Remco Evenepoel is big news in Belgium right now. He already was a star in the making, but after he became the first Grand Tour winner from the country in 44 years, he went and became their first world champion in ten years too. The young man is now in the stratosphere.
It is difficult to overstate just how big a name he is in Belgium right now. The man from the Flemish Brabant is on all the newspaper front pages, back pages, and fills most of the column inches in between.
He was already famous, the face of Pizza Hut in Belgium (opens in new tab), but in becoming the first man from the country to win a Grand Tour since 1978, he has been elevated to the top.
Forget Denmark going mad for Jonas Vingegaard after the Tour de France, Belgium has now gone Remco-mad. It might take a while for the 22-year-old to recover from this.
There were no special fighter jets, unlike the Dane, but there was a giant crowd in the middle of Brussels on Saturday, and endless partying.
Setting out at 8.30 in his brand new rainbow bands kit, the Quick Step-Alpha Vinyl rider dashed off a brisk 51.75km in just over an hour-and-a-half, before changing into his Sunday best and heading to the day's first official appointment in Dilbeek, just outside Brussels.
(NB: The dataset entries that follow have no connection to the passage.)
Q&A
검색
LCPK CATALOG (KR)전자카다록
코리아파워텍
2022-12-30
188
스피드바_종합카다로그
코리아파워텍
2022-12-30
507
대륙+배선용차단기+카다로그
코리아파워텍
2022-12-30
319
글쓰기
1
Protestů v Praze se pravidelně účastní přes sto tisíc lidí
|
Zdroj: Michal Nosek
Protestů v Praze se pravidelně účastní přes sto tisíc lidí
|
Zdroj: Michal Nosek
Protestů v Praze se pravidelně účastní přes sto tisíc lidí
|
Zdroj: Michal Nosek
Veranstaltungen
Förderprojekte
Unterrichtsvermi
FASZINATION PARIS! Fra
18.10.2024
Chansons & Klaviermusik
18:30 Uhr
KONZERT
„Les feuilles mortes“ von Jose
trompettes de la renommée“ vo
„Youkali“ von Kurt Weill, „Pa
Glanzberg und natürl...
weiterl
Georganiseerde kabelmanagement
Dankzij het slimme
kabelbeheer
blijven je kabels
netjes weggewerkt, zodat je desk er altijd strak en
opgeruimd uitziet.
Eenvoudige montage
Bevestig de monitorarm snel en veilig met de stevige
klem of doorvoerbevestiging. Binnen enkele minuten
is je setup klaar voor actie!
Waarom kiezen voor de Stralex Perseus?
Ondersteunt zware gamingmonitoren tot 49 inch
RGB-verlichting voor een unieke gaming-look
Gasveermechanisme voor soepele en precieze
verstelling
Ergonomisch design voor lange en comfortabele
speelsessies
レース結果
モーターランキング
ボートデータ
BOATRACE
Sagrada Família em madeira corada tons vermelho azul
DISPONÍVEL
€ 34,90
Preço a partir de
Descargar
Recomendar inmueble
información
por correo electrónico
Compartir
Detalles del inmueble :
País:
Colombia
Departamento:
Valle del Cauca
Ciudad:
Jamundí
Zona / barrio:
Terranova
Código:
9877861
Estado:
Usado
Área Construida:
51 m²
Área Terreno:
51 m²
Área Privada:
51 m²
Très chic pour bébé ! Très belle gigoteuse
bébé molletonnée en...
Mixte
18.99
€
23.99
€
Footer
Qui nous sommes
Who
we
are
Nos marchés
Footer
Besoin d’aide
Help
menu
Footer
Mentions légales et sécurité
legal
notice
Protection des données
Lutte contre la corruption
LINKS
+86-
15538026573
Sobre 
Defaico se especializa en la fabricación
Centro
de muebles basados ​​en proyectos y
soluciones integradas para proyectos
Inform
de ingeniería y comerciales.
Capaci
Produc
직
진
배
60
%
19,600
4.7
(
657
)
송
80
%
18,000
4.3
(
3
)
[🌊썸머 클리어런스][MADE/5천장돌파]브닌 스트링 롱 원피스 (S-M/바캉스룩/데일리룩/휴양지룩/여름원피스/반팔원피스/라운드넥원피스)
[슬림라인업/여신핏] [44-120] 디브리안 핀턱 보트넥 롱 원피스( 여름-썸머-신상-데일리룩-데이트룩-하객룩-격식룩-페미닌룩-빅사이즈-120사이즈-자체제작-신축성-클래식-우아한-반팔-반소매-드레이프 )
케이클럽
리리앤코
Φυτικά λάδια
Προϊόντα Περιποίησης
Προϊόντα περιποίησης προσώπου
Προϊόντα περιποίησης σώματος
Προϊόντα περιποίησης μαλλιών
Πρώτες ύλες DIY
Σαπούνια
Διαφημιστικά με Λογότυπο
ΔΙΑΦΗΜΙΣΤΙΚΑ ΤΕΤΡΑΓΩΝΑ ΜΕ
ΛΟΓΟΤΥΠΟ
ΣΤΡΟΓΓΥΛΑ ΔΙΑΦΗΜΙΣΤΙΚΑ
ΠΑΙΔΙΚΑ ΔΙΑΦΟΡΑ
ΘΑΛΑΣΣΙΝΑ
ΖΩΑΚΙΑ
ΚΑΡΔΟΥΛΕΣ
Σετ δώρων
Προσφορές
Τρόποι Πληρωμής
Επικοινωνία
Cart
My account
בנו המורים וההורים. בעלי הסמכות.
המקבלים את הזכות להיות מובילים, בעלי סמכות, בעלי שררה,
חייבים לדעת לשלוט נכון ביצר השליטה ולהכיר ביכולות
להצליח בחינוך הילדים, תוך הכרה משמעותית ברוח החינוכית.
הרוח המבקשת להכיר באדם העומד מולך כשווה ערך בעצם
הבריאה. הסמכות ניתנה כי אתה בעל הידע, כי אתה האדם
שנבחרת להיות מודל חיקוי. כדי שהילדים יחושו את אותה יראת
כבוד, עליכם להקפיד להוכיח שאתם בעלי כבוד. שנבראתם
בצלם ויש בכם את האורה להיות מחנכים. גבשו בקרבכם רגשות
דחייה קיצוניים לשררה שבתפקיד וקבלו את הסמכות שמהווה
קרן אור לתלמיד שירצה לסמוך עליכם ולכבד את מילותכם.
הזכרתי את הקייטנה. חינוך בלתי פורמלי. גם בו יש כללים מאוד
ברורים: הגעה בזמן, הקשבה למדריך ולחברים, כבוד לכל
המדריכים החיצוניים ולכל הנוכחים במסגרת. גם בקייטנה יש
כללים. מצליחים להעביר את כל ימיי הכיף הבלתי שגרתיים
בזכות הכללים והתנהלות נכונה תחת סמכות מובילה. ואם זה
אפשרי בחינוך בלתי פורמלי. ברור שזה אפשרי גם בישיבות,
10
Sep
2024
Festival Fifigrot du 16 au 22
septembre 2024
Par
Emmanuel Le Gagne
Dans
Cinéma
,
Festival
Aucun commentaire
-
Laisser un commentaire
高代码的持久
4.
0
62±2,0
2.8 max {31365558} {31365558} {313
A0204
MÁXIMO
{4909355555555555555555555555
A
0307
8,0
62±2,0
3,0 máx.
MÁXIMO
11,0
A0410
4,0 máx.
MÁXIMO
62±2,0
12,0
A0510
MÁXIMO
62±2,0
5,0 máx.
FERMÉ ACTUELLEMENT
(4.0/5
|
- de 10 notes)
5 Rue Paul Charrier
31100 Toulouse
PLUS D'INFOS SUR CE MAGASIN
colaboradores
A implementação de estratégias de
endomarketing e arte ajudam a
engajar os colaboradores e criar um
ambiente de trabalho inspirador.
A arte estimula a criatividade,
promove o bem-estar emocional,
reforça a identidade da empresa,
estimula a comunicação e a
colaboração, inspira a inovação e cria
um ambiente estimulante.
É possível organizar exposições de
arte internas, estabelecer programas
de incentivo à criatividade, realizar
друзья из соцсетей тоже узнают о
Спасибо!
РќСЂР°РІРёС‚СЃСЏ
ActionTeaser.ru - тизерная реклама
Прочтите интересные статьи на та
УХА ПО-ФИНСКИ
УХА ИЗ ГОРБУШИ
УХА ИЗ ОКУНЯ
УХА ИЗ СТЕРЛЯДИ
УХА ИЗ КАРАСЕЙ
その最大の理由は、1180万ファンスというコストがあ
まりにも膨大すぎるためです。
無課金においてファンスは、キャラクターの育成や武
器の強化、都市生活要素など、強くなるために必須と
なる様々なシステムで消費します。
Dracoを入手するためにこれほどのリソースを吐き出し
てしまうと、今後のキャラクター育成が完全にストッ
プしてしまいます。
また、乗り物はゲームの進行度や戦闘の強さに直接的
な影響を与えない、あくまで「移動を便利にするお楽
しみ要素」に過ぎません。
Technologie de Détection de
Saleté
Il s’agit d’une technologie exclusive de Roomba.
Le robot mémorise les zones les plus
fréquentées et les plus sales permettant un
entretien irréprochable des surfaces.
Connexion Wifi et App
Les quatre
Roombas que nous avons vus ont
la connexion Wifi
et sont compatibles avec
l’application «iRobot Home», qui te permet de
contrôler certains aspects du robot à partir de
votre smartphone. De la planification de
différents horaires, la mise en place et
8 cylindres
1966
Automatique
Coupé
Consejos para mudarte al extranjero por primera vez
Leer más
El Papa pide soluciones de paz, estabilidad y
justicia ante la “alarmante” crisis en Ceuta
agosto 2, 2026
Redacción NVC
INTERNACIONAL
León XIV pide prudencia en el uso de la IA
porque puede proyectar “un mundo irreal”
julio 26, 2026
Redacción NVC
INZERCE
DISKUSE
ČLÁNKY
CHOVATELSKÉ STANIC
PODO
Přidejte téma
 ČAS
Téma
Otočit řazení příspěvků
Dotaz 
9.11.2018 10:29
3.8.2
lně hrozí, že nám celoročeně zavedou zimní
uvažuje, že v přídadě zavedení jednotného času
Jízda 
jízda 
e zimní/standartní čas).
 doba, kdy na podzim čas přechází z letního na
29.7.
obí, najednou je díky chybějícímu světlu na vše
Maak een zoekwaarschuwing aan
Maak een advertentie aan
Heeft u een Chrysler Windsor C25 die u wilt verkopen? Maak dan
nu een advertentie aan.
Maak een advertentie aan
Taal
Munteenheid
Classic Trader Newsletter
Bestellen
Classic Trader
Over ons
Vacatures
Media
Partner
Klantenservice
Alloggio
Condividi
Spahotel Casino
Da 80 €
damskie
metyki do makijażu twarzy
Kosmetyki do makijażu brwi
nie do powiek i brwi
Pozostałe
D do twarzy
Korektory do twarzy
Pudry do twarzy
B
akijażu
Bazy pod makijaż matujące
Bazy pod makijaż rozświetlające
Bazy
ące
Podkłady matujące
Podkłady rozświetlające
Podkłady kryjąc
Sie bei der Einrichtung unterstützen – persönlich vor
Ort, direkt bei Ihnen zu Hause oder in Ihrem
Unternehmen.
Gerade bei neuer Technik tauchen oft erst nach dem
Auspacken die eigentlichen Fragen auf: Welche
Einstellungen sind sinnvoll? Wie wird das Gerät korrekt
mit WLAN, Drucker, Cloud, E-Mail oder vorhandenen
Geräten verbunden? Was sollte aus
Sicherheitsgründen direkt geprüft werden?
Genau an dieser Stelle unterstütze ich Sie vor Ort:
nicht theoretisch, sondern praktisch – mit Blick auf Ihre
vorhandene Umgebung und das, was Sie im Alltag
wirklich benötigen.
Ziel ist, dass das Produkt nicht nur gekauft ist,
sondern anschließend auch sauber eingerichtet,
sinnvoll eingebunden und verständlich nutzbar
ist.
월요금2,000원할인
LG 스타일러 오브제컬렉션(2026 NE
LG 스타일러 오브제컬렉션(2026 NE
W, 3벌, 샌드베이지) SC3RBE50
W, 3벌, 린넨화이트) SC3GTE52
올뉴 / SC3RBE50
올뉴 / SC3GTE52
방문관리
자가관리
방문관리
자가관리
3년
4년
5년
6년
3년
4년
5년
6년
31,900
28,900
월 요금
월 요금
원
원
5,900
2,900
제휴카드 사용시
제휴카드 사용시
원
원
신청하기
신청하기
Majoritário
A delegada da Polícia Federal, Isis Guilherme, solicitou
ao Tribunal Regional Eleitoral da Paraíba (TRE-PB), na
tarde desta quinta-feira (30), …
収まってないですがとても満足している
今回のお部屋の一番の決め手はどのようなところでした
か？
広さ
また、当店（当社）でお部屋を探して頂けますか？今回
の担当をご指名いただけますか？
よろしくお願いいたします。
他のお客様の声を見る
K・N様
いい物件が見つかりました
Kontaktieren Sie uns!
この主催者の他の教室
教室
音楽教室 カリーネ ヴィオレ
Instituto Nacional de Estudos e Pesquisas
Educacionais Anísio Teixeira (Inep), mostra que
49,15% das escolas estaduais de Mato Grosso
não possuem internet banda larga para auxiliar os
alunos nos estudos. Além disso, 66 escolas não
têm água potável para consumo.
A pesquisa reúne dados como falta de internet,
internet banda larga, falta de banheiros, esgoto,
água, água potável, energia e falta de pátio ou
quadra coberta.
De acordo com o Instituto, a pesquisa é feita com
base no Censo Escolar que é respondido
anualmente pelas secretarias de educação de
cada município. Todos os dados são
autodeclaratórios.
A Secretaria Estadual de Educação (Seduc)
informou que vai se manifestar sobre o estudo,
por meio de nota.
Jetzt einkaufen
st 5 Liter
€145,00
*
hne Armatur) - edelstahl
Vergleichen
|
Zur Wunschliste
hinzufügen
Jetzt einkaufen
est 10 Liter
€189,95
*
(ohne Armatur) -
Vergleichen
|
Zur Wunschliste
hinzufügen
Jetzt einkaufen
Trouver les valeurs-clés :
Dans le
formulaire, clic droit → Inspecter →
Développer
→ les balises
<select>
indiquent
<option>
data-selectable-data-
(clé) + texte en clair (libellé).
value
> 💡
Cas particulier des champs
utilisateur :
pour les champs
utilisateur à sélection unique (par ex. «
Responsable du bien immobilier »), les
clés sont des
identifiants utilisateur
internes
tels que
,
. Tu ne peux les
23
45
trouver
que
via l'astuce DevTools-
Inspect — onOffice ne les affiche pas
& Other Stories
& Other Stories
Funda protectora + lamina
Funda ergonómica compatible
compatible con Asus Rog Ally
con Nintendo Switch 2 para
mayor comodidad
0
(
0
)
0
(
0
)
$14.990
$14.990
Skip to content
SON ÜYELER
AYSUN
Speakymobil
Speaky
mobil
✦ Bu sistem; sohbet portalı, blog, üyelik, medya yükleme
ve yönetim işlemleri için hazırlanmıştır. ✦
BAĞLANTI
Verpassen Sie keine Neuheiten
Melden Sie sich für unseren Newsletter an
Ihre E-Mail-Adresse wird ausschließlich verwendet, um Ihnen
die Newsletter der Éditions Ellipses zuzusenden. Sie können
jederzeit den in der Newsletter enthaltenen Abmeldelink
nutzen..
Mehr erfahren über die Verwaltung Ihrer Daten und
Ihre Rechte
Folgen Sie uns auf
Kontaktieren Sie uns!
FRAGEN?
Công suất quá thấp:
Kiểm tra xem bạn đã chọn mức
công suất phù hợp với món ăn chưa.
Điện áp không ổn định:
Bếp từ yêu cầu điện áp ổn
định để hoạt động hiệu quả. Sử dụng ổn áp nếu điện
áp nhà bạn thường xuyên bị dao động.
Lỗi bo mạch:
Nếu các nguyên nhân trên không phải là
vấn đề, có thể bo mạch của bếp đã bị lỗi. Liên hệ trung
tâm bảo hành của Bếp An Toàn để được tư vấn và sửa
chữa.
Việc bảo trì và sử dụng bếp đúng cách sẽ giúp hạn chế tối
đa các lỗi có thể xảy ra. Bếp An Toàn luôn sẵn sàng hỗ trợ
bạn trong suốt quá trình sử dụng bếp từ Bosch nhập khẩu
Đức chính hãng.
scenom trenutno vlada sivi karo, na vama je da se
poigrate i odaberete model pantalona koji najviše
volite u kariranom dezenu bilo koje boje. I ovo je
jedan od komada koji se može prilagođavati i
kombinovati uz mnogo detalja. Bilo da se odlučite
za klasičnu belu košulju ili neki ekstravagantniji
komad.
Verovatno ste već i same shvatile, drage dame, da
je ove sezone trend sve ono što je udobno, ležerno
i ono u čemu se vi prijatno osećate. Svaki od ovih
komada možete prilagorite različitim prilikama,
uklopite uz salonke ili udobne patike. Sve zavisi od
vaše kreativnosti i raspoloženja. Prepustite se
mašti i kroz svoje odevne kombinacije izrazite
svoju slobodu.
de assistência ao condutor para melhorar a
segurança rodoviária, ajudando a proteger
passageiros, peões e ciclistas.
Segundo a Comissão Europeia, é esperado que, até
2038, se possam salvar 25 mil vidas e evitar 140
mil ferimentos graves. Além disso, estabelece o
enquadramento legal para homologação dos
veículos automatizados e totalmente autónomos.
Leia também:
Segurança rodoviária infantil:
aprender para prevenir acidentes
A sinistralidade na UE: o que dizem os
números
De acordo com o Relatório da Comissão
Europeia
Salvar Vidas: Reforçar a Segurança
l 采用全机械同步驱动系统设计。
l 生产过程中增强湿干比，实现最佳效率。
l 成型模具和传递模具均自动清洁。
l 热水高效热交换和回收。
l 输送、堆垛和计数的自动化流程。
After being awarded honorary citizenship of the municipality — which is where he grew up — in the presence of various dignitaries, Evenepoel was given a rainbow-liveried Specialized S-Works and was also presented with a jersey from Anderlecht football club, which he used to play for as a youngster, signed by the first team.
That theme continued at the Grote Markt in Brussels, where he was greeted by a huge crowd, many of whom had cycled the 3.6 miles from Dilbeek to the centre of the capital.
(Evenepoel took the car, reportedly saying, "I've done enough cycling". Can't argue with that.)
With his father Patrick and fiancee Oumi in tow, among others, the 22-year-old world champion looked in his element as he took to the balcony of the Brussels Town Hall, dressed in his rainbow bands, complete with gold medal. He waved, took selfies, and even sang along to the thumping Europop, driving the huge crowd wild.
Evenepoel "played the crowd like an accomplished entertainer," reported Het Nieuwsblad. "What can't that boy do?"
Unlike Vingegaard, Evenepoel looks like he revels in the attention and adulation, and this could drive him onto bigger things. If cycling is a religion in Belgium, Remco might be the new pope.
Despite his young years Evenepoel took it all in his stride, giving the impression that this is exactly where he was hoping, and wishing to be all along.
Belgian cycling journalist Jan Pieter De Vlieger of Het Neiuwsblad agrees.
"He doesn't mind being the centre of attention," De Vlieger says. "All his life he's been working towards being a big shot in sports, whether it's in football or in cycling. So for him, it's just a confirmation that he's at the place that he always was aiming for."
And just as pictures from the Grand Place suggest, Evenepoel is far from feeling the pressure of the occasion reckons De Vlieger, who says. "I think it's more of a relief."
Belgians often baulked at Evenepoel's brash personality, says De Morgen journalist Hans Vandeweghe, who said he was viewed as "a footballer on two wheels". But the young rider has changed in the past year, he says. "He has become mature. He's more at ease with himself, he knows what he can do. He's an immense talent — we haven't seen the end of it."
He may not have seen the end of media storms either, says Vandeweghe, who predicts that Quick Step at the Evenepoel's behest, will begin to change its time-honoured Classics-focus in favour of winning the Tour de France with its young star.
"It's going to be Remco again, right in the middle of the turmoil," says Vandeweghe.
The Belgian cyclist will be back in action sooner than Vingegaard was too, taking to the startline of Binche-Chimay-Binche on Tuesday, a first home race for him. Expect crowds.